By Chang Jae-soon
SEOUL, Jan. 29 (Yonhap) -- More than anything else, South Korea wants an apology from North Korea for last year's two deadly attacks before it restarts genuine engagement with Pyongyang. Officials say business cannot go as usual with the communist neighbor unless it apologizes and pledges never to repeat such attacks.
The demand sounds fair enough for a nation that lost dozens of lives in the attacks -- the November shelling of the South's border island of Yeonpyeong and the March sinking of the warship Cheonan, which killed a combined total of 50 people, including two civilians.
But speculation had arisen earlier this week that Seoul may be preparing to limit the bottom-line demand for an apology to only inter-Korean engagement without applying it to broader six-nation talks that also involve China, Japan, the United States and Russia, amid Pyongyang's intensifying charm offensive.
South Korean media became abuzz with speculation after a senior official spoke on condition of anonymity Wednesday that North Korea taking responsibility for the deadly provocations is "not a direct precondition for resuming six-party talks."
The point of what the official said was that an apology for the two attacks is not enough, and North Korea should do more by taking concrete steps to roll back some of the measures it had taken for nuclear development, if it wants to reopen the stalled six-party talks.
But the remark was taken sensitively because it came at a time when South Korea prepares to hold its first talks with North Korea since the island shelling in an effort to seek an apology.
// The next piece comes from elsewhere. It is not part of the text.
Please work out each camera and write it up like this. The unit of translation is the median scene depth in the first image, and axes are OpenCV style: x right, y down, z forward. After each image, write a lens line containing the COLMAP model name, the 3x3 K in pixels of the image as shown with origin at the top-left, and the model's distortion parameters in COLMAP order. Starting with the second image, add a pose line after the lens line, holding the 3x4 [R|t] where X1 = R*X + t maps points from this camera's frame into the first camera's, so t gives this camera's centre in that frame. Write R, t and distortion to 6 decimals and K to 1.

Military officials from the two sides are scheduled to meet on Feb. 11 to discuss the attacks.
Further fueling the speculation was that the remark came right after U.S. Deputy Secretary of State James Steinberg met with South Korean Foreign Minister Kim Sung-hwan, which also spurred views that the No. 2 American diplomat might have pressed Seoul to be more positive about resuming the nuclear talks.
On Thursday, a series of officials sought to quash the perception that the South is backing off.
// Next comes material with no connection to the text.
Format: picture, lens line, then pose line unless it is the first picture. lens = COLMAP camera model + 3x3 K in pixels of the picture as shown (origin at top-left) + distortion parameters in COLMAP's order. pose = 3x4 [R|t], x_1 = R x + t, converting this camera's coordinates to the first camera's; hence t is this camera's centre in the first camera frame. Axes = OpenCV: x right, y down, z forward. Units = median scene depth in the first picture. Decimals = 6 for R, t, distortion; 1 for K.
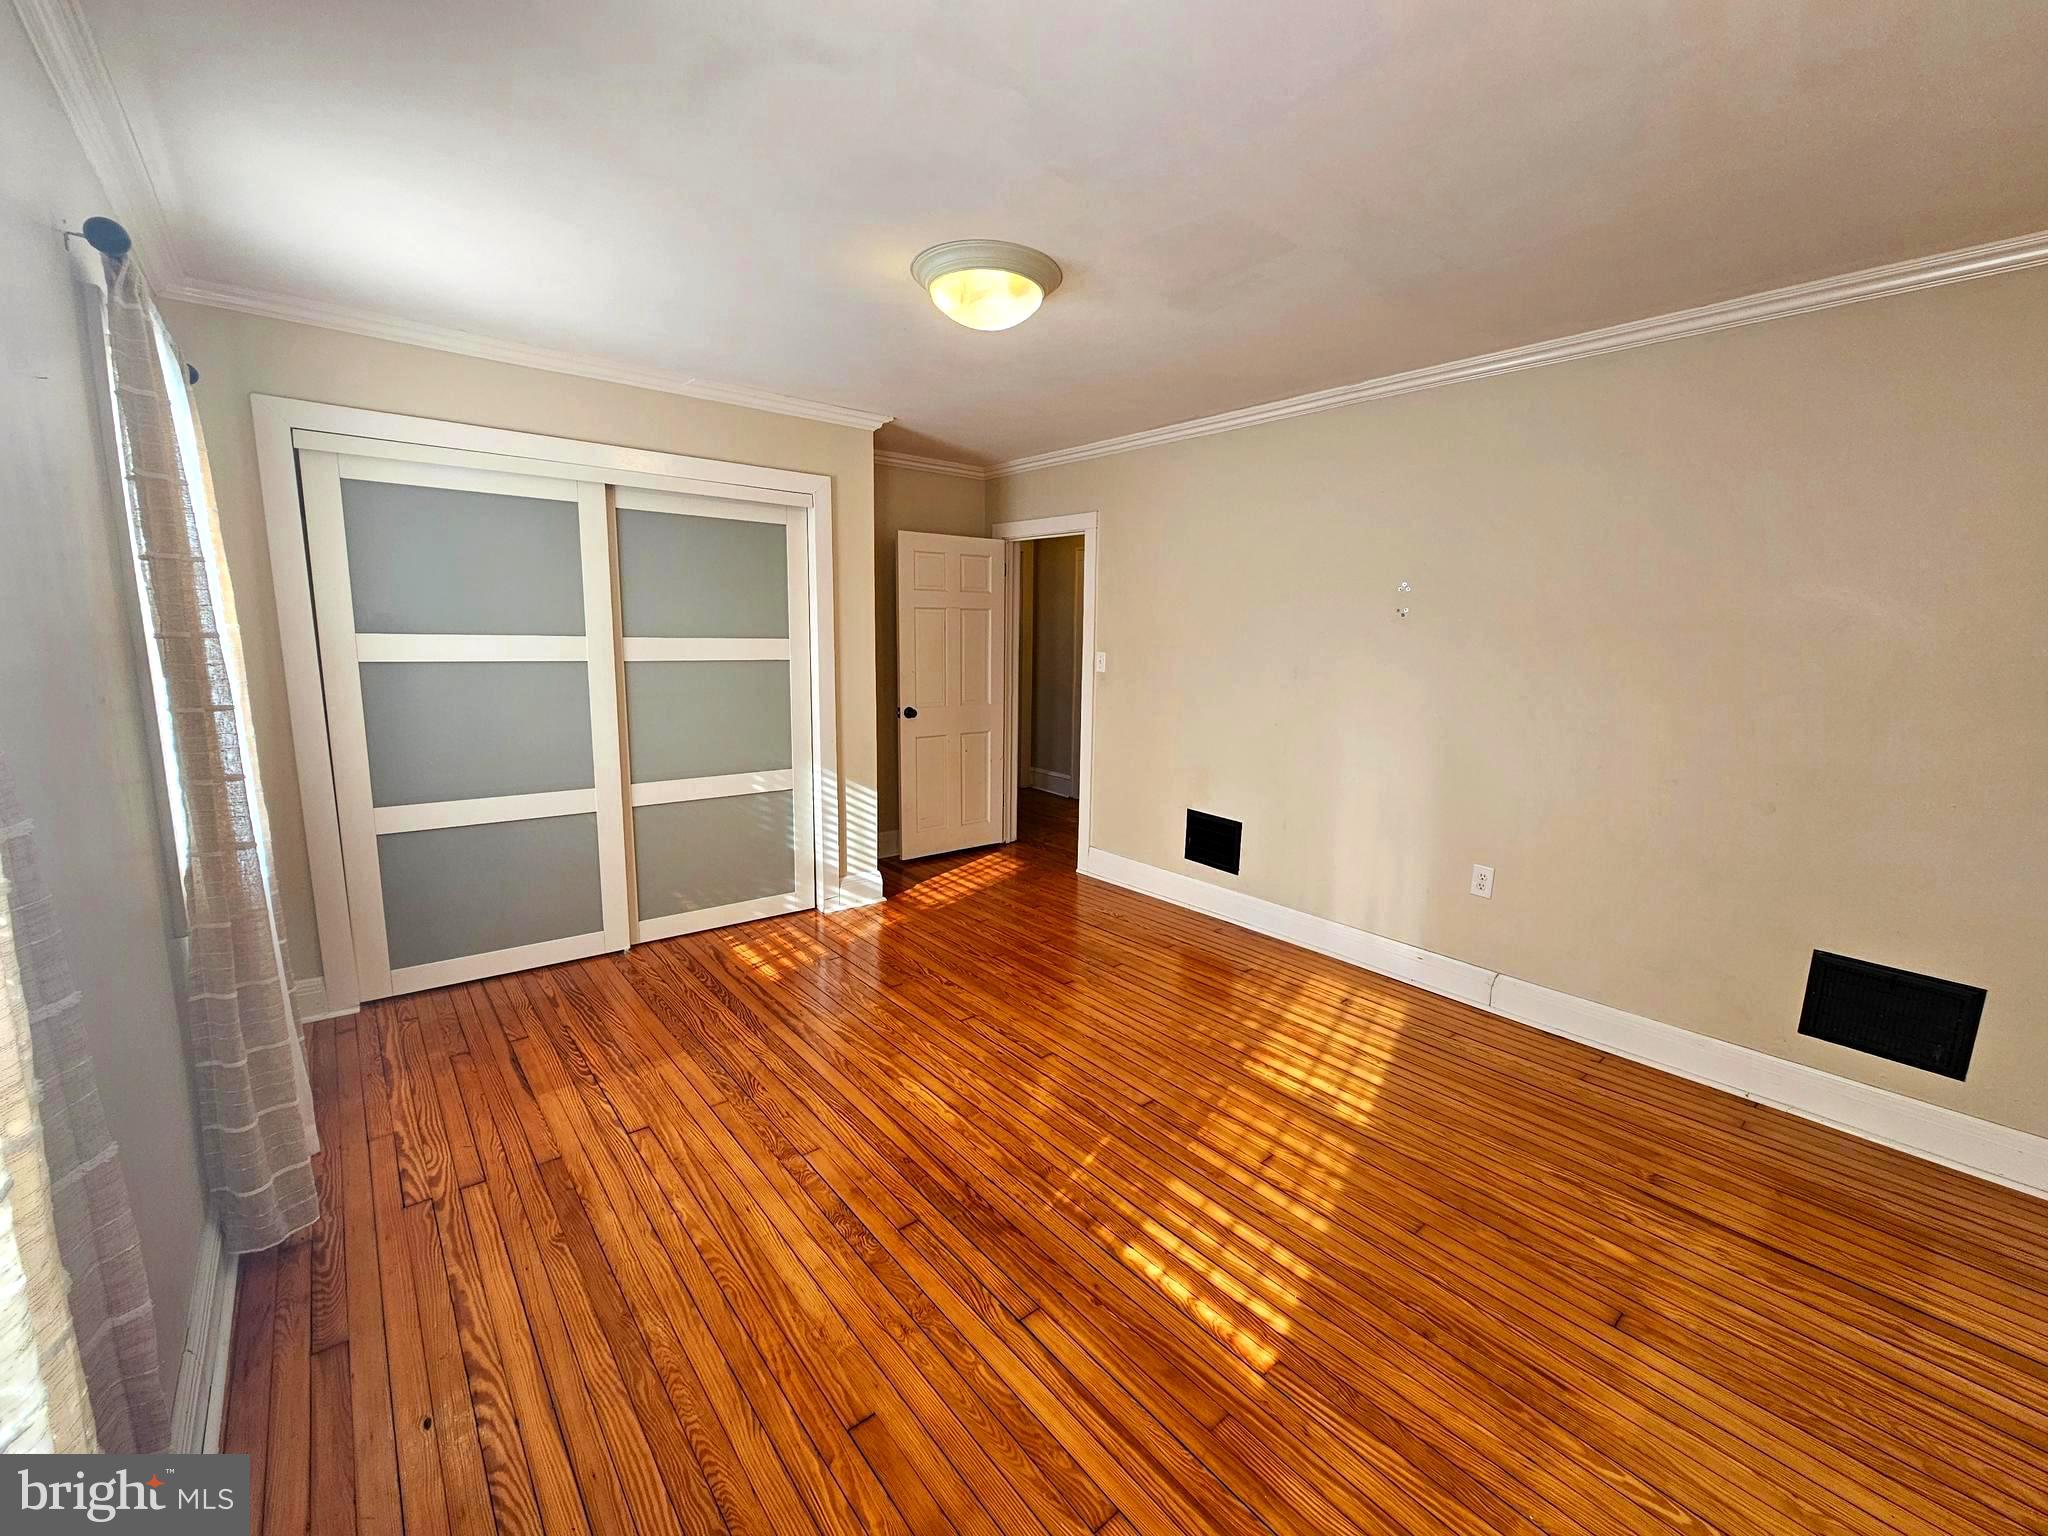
lens RADIAL K [[837.5, 0, 1041.8], [0, 837.5, 762.5], [0, 0, 1]] dist [-0.004356, 0.001462]
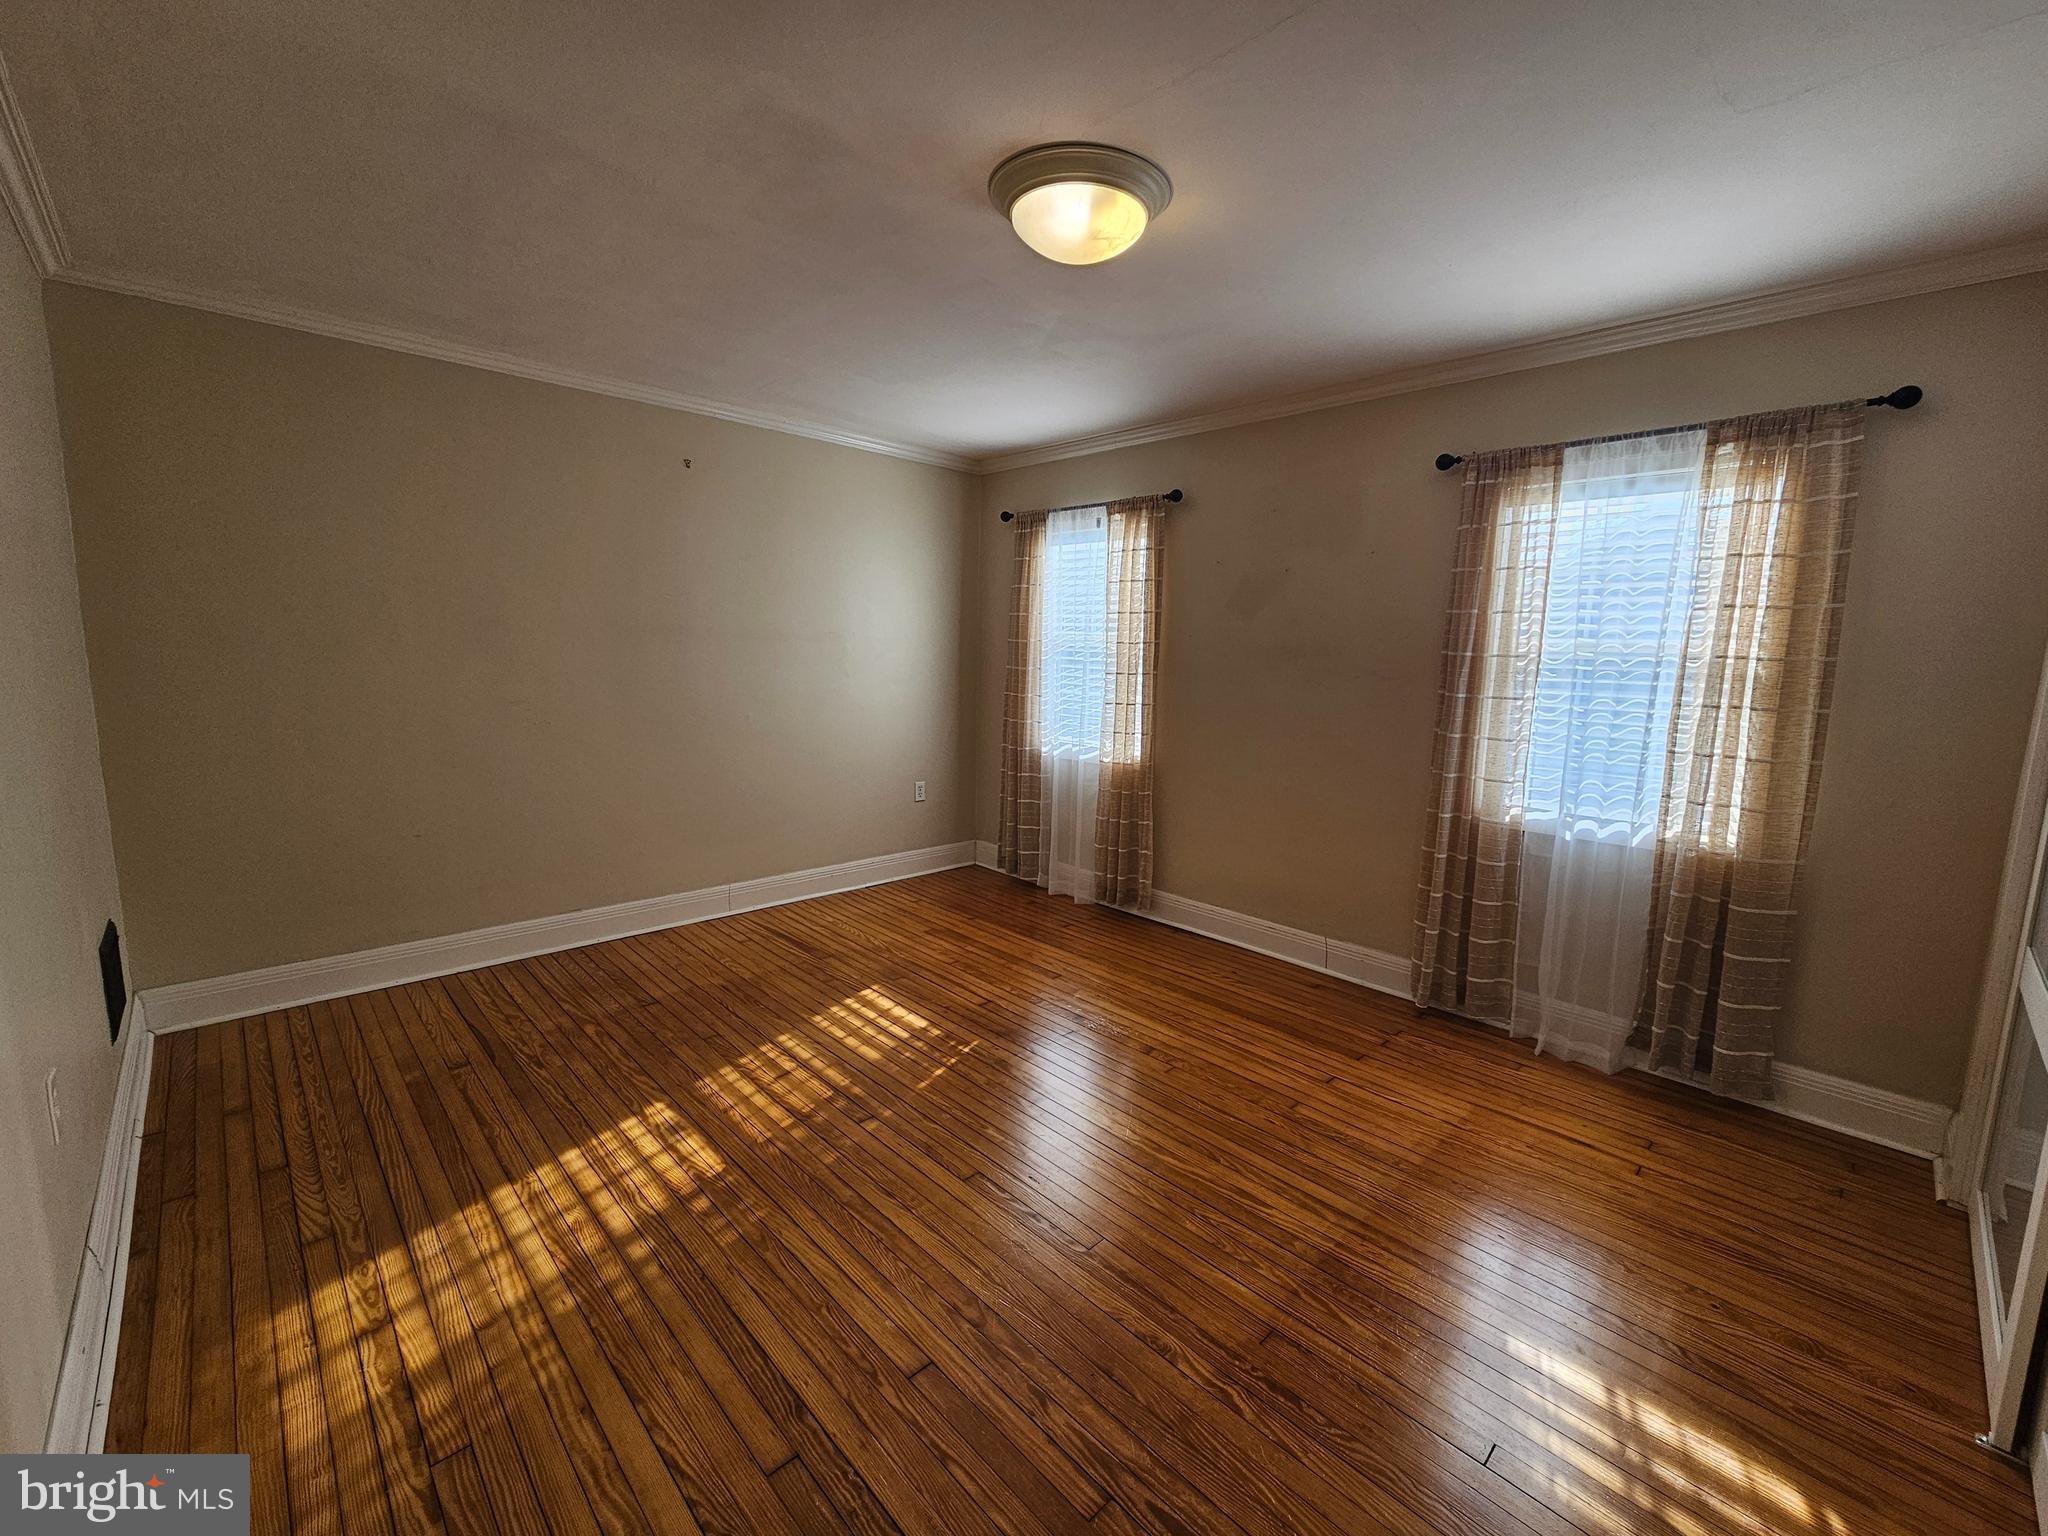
lens RADIAL K [[837.5, 0, 1040.8], [0, 837.5, 763.5], [0, 0, 1]] dist [-0.004356, 0.001462]
pose [[-0.996306, -0.032098, -0.079647, 0.016222], [-0.054334, 0.953872, 0.295255, -0.233018], [0.066496, 0.298492, -0.952093, 1.550068]]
Unification Minister Hyun In-taek said six-party talks can resume in a substantial and earnest way only after North Korea takes "responsible measures" over the provocations as well as steps demonstrating its commitment to give up nuclear programs.
National security adviser Chun Yung-woo also stressed the importance of the North's apology, and foreign ministry spokesman Kim Young-sun said South Korea cannot overlook the two attacks as if nothing had happened.
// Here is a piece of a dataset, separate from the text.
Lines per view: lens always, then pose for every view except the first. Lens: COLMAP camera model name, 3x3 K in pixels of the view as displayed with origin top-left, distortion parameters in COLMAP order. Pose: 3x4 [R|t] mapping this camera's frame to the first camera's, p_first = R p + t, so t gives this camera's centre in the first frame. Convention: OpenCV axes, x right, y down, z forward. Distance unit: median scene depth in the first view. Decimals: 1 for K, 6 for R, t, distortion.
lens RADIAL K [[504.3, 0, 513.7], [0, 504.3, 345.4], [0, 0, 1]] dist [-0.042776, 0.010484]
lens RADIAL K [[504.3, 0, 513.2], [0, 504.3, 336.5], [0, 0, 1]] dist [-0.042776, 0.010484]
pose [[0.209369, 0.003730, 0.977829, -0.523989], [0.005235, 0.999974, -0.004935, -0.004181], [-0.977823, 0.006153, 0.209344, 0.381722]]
Officials say improvement in inter-Korean relations and resumption of six-party talks are interlinked and inseparable, with developments in one part affecting the other. What it takes to break the current deadlock is a genuine change in North Korea's attitude, they say.
"It is meaningless to talk about whether something is a precondition for talks or not," a senior foreign ministry official said on condition of anonymity, stressing that the ball is in North Korea's court. "We may call it strategic ambiguity."
South Korea has also proposed that the two sides hold bilateral nuclear talks, separately from the military dialogue set for next month, saying it wants to make sure that Pyongyang has sincere willingness to scrap its nuclear programs before restarting six-party talks.
Seoul wants to use the two sets of talks to get Pyongyang to apologize for the attacks and take symbolic steps demonstrating its denuclearization commitment. Such concessions from the North would save the face of Seoul before it re-engages a neighbor whose attacks killed dozens of its citizens.
But North Korea has long balked at discussing the nuclear issue with South Korea. It has claimed that the standoff is a matter that should be resolved with the U.S., arguing that it was forced to develop its own atomic bombs because of Washington's nuclear threats.
On Wednesday, Pyongyang's foreign ministry renewed the claim, speaking of "the U.S. threat of a nuclear war and its hostile policy towards" the country and saying that it is "essential to find a modality of dialogue for eliminating its root cause."
The North also voiced opposition to setting preconditions for dialogue with the regime, saying, "It is necessary to guard against the assertions intended to unilaterally put up preconditions or deliberately set the order of various dialogues."
South Korean officials say they should not send a wrong signal to Pyongyang, raising concern that the regime could try to move toward six-party talks without offering an apology for the attacks if Seoul says the provocations are not linked to six-party talks.
"If we put forward a specific condition for something, we can be bound by that later," the ministry official said. "What is important in resuming six-party talks and making progress there is for North Korea to show sincerity about denuclearization and take responsibility for the Cheonan and Yeonpyeong incidents."